→ **TASK DIRECTIONS**
Look below. Copy each line that has "treble" in it.

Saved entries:
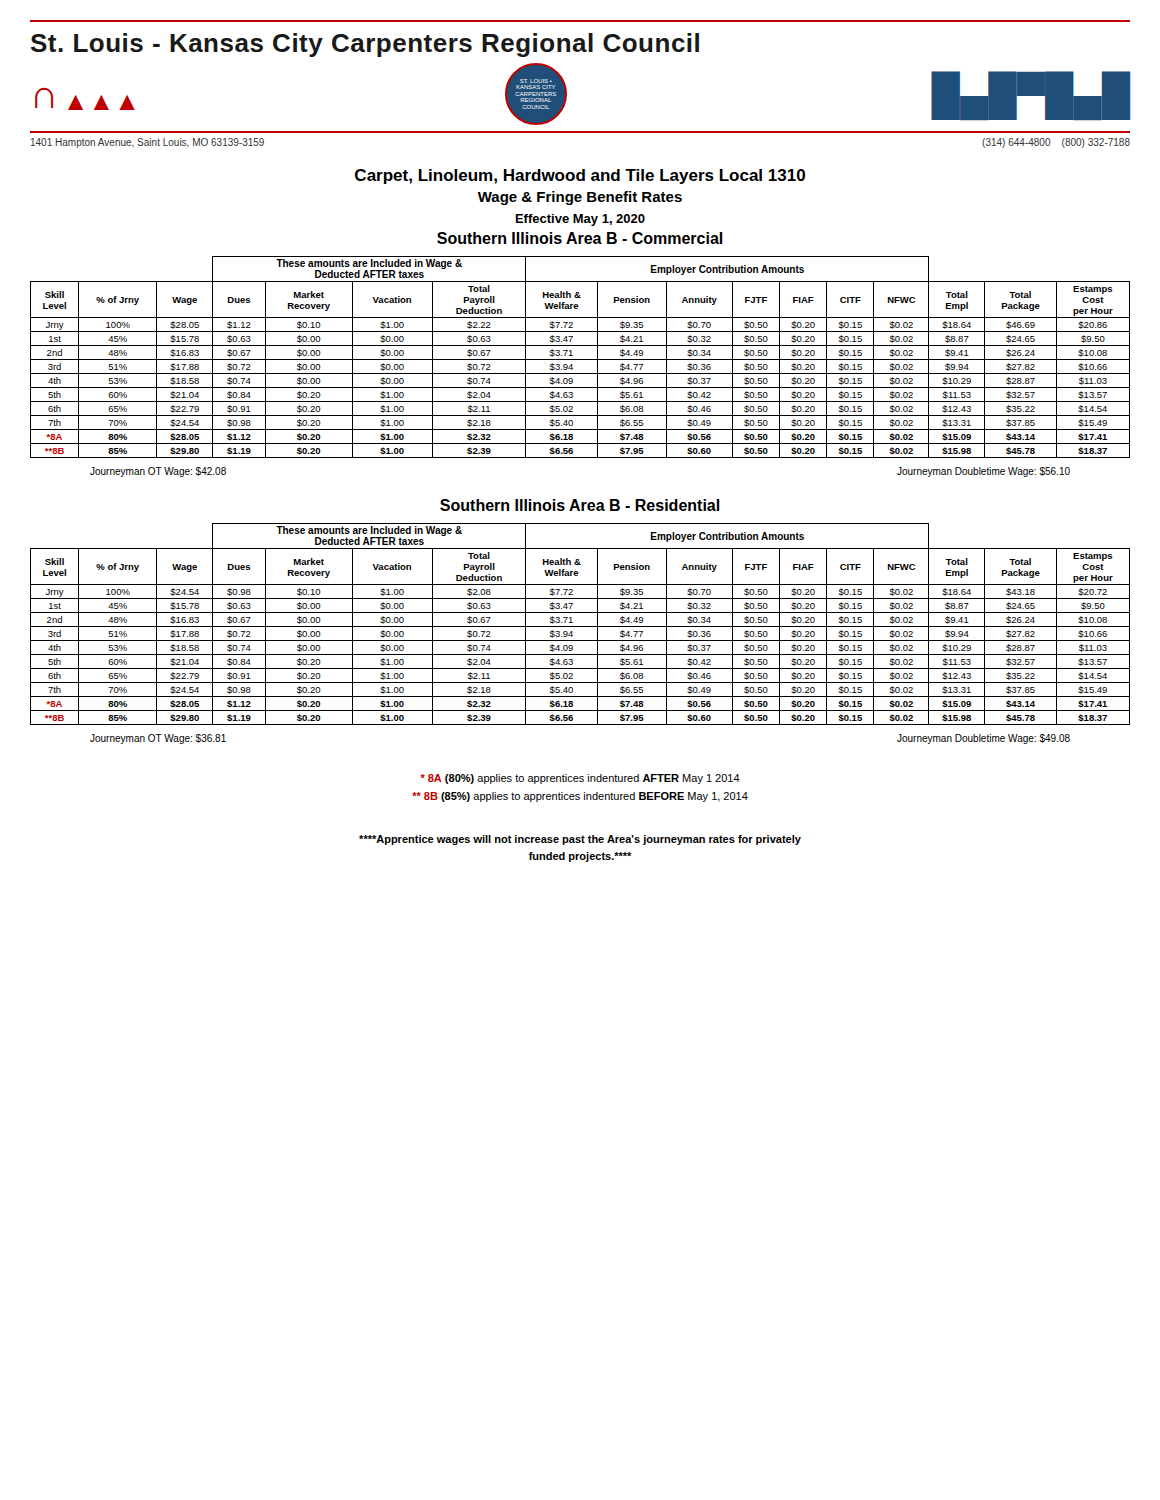St. Louis - Kansas City Carpenters Regional Council
∩ ▲▲▲
ST. LOUIS • KANSAS CITY
CARPENTERS
REGIONAL COUNCIL
█▄█▀█▄█
1401 Hampton Avenue, Saint Louis, MO 63139-3159 (314) 644-4800 (800) 332-7188
Carpet, Linoleum, Hardwood and Tile Layers Local 1310
Wage & Fringe Benefit Rates
Effective May 1, 2020
Southern Illinois Area B - Commercial
| | | | These amounts are Included in Wage & Deducted AFTER taxes | Employer Contribution Amounts | | | |
| --- | --- | --- | --- | --- | --- | --- | --- |
| Skill Level | % of Jrny | Wage | Dues | Market Recovery | Vacation | Total Payroll Deduction | Health & Welfare | Pension | Annuity | FJTF | FIAF | CITF | NFWC | Total Empl | Total Package | Estamps Cost per Hour |
| Jrny | 100% | $28.05 | $1.12 | $0.10 | $1.00 | $2.22 | $7.72 | $9.35 | $0.70 | $0.50 | $0.20 | $0.15 | $0.02 | $18.64 | $46.69 | $20.86 |
| 1st | 45% | $15.78 | $0.63 | $0.00 | $0.00 | $0.63 | $3.47 | $4.21 | $0.32 | $0.50 | $0.20 | $0.15 | $0.02 | $8.87 | $24.65 | $9.50 |
| 2nd | 48% | $16.83 | $0.67 | $0.00 | $0.00 | $0.67 | $3.71 | $4.49 | $0.34 | $0.50 | $0.20 | $0.15 | $0.02 | $9.41 | $26.24 | $10.08 |
| 3rd | 51% | $17.88 | $0.72 | $0.00 | $0.00 | $0.72 | $3.94 | $4.77 | $0.36 | $0.50 | $0.20 | $0.15 | $0.02 | $9.94 | $27.82 | $10.66 |
| 4th | 53% | $18.58 | $0.74 | $0.00 | $0.00 | $0.74 | $4.09 | $4.96 | $0.37 | $0.50 | $0.20 | $0.15 | $0.02 | $10.29 | $28.87 | $11.03 |
| 5th | 60% | $21.04 | $0.84 | $0.20 | $1.00 | $2.04 | $4.63 | $5.61 | $0.42 | $0.50 | $0.20 | $0.15 | $0.02 | $11.53 | $32.57 | $13.57 |
| 6th | 65% | $22.79 | $0.91 | $0.20 | $1.00 | $2.11 | $5.02 | $6.08 | $0.46 | $0.50 | $0.20 | $0.15 | $0.02 | $12.43 | $35.22 | $14.54 |
| 7th | 70% | $24.54 | $0.98 | $0.20 | $1.00 | $2.18 | $5.40 | $6.55 | $0.49 | $0.50 | $0.20 | $0.15 | $0.02 | $13.31 | $37.85 | $15.49 |
| *8A | 80% | $28.05 | $1.12 | $0.20 | $1.00 | $2.32 | $6.18 | $7.48 | $0.56 | $0.50 | $0.20 | $0.15 | $0.02 | $15.09 | $43.14 | $17.41 |
| **8B | 85% | $29.80 | $1.19 | $0.20 | $1.00 | $2.39 | $6.56 | $7.95 | $0.60 | $0.50 | $0.20 | $0.15 | $0.02 | $15.98 | $45.78 | $18.37 |
Journeyman OT Wage: $42.08 Journeyman Doubletime Wage: $56.10
Southern Illinois Area B - Residential
| | | | These amounts are Included in Wage & Deducted AFTER taxes | Employer Contribution Amounts | | | |
| --- | --- | --- | --- | --- | --- | --- | --- |
| Skill Level | % of Jrny | Wage | Dues | Market Recovery | Vacation | Total Payroll Deduction | Health & Welfare | Pension | Annuity | FJTF | FIAF | CITF | NFWC | Total Empl | Total Package | Estamps Cost per Hour |
| Jrny | 100% | $24.54 | $0.98 | $0.10 | $1.00 | $2.08 | $7.72 | $9.35 | $0.70 | $0.50 | $0.20 | $0.15 | $0.02 | $18.64 | $43.18 | $20.72 |
| 1st | 45% | $15.78 | $0.63 | $0.00 | $0.00 | $0.63 | $3.47 | $4.21 | $0.32 | $0.50 | $0.20 | $0.15 | $0.02 | $8.87 | $24.65 | $9.50 |
| 2nd | 48% | $16.83 | $0.67 | $0.00 | $0.00 | $0.67 | $3.71 | $4.49 | $0.34 | $0.50 | $0.20 | $0.15 | $0.02 | $9.41 | $26.24 | $10.08 |
| 3rd | 51% | $17.88 | $0.72 | $0.00 | $0.00 | $0.72 | $3.94 | $4.77 | $0.36 | $0.50 | $0.20 | $0.15 | $0.02 | $9.94 | $27.82 | $10.66 |
| 4th | 53% | $18.58 | $0.74 | $0.00 | $0.00 | $0.74 | $4.09 | $4.96 | $0.37 | $0.50 | $0.20 | $0.15 | $0.02 | $10.29 | $28.87 | $11.03 |
| 5th | 60% | $21.04 | $0.84 | $0.20 | $1.00 | $2.04 | $4.63 | $5.61 | $0.42 | $0.50 | $0.20 | $0.15 | $0.02 | $11.53 | $32.57 | $13.57 |
| 6th | 65% | $22.79 | $0.91 | $0.20 | $1.00 | $2.11 | $5.02 | $6.08 | $0.46 | $0.50 | $0.20 | $0.15 | $0.02 | $12.43 | $35.22 | $14.54 |
| 7th | 70% | $24.54 | $0.98 | $0.20 | $1.00 | $2.18 | $5.40 | $6.55 | $0.49 | $0.50 | $0.20 | $0.15 | $0.02 | $13.31 | $37.85 | $15.49 |
| *8A | 80% | $28.05 | $1.12 | $0.20 | $1.00 | $2.32 | $6.18 | $7.48 | $0.56 | $0.50 | $0.20 | $0.15 | $0.02 | $15.09 | $43.14 | $17.41 |
| **8B | 85% | $29.80 | $1.19 | $0.20 | $1.00 | $2.39 | $6.56 | $7.95 | $0.60 | $0.50 | $0.20 | $0.15 | $0.02 | $15.98 | $45.78 | $18.37 |
Journeyman OT Wage: $36.81 Journeyman Doubletime Wage: $49.08
* 8A (80%) applies to apprentices indentured AFTER May 1 2014
** 8B (85%) applies to apprentices indentured BEFORE May 1, 2014
****Apprentice wages will not increase past the Area's journeyman rates for privately
funded projects.****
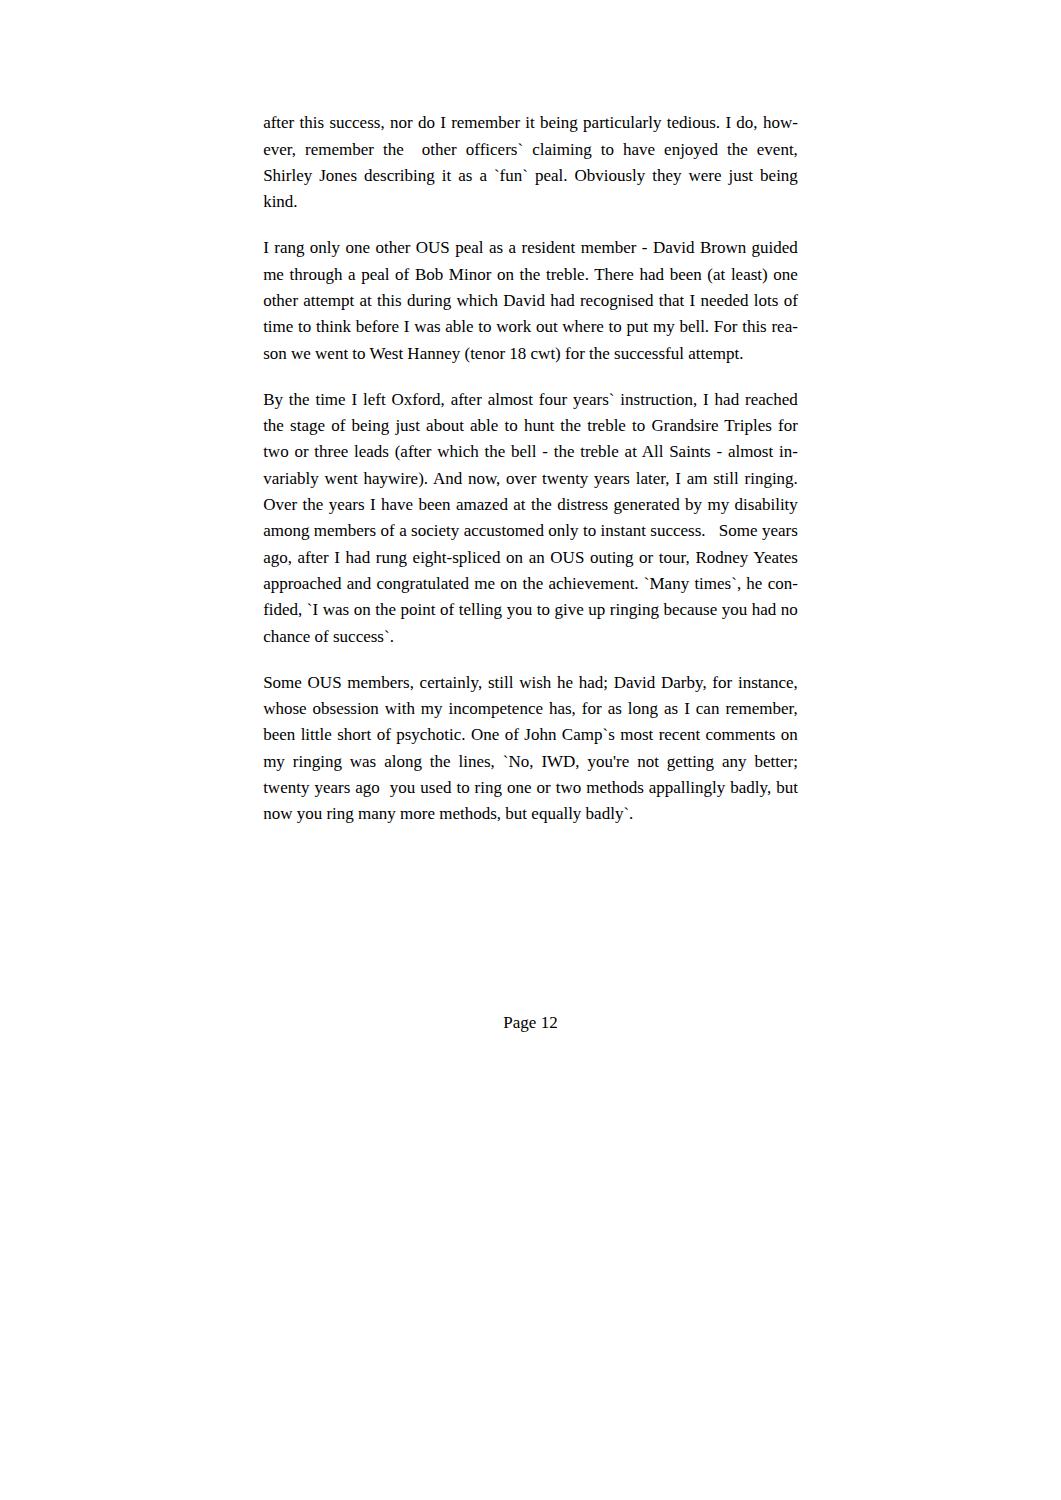after this success, nor do I remember it being particularly tedious. I do, however, remember the other officers` claiming to have enjoyed the event, Shirley Jones describing it as a `fun` peal. Obviously they were just being kind.
I rang only one other OUS peal as a resident member - David Brown guided me through a peal of Bob Minor on the treble. There had been (at least) one other attempt at this during which David had recognised that I needed lots of time to think before I was able to work out where to put my bell. For this reason we went to West Hanney (tenor 18 cwt) for the successful attempt.
By the time I left Oxford, after almost four years` instruction, I had reached the stage of being just about able to hunt the treble to Grandsire Triples for two or three leads (after which the bell - the treble at All Saints - almost invariably went haywire). And now, over twenty years later, I am still ringing. Over the years I have been amazed at the distress generated by my disability among members of a society accustomed only to instant success. Some years ago, after I had rung eight-spliced on an OUS outing or tour, Rodney Yeates approached and congratulated me on the achievement. `Many times`, he confided, `I was on the point of telling you to give up ringing because you had no chance of success`.
Some OUS members, certainly, still wish he had; David Darby, for instance, whose obsession with my incompetence has, for as long as I can remember, been little short of psychotic. One of John Camp`s most recent comments on my ringing was along the lines, `No, IWD, you're not getting any better; twenty years ago you used to ring one or two methods appallingly badly, but now you ring many more methods, but equally badly`.
Page 12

→ **RESPONSE**
I rang only one other OUS peal as a resident member - David Brown guided me through a peal of Bob Minor on the treble. There had been (at least) one other attempt at this during which David had recognised that I needed lots of time to think before I was able to work out where to put my bell. For this reason we went to West Hanney (tenor 18 cwt) for the successful attempt.
By the time I left Oxford, after almost four years` instruction, I had reached the stage of being just about able to hunt the treble to Grandsire Triples for two or three leads (after which the bell - the treble at All Saints - almost invariably went haywire). And now, over twenty years later, I am still ringing. Over the years I have been amazed at the distress generated by my disability among members of a society accustomed only to instant success. Some years ago, after I had rung eight-spliced on an OUS outing or tour, Rodney Yeates approached and congratulated me on the achievement. `Many times`, he confided, `I was on the point of telling you to give up ringing because you had no chance of success`.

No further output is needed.